« Si ! Tu as bel et bien ri. » Genèse 18,15

 

Photo : Jarosław Błaszkowski

Chers sœurs et frères,

Donner du réconfort est une chose délicate.

Nous aimerions en donner à de nombreuses personnes, proches ou lointaines. Mais dans d’innombrables situations, nous y réfléchissons à deux fois. Il ne faut pas qu’il paraisse bon marché, qu’il soit moqueur ou qu’il masque la réalité. C’est en tout cas quelque chose qui peut effectivement nous dépasser et nous accabler.

Que dire à quelqu’un qui n’a plus la force d’espérer ?
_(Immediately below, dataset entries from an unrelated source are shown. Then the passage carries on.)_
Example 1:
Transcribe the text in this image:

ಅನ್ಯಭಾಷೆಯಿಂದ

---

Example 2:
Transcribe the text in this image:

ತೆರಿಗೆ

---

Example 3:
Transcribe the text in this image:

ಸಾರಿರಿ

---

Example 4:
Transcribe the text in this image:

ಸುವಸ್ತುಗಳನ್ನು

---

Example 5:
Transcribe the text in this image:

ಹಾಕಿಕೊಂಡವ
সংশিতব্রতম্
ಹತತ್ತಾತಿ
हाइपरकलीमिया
Avec le temps, j’ai compris que les images et les récits font souvent mieux que mes mots. Peut-être qu’une version actualisée de Sara qui rit peut venir en aide ici ? A Varsovie, où j’ai fait un part de mes études, j’aimais m’asseoir près de Sara dans le vitrail lors du culte de la belle église protestante. Non sans raison. Je me demandais à quoi l’artisan avait pensé en créant ce vitrail. Il s’agissait de l’église qui a brûlé pendant la dernière Guerre Mondiale, touchée par une bombe, dont l’évêque a été assassiné par les nazis et de nombreux membres par le NKVD soviétique. Alors que la guerre entrait dans sa sixième année, beaucoup se sont retrouvés devant les ruines de leur vie, de leur avenir et de leur église. Si quelqu’un était venu leur prêcher l’espoir d’une fin de la guerre, d’une reconstruction, d’une vie après toutes ces souffrances, je pense que beaucoup auraient ri, comme Sara. Ils n’étaient pas aveugles et naïfs.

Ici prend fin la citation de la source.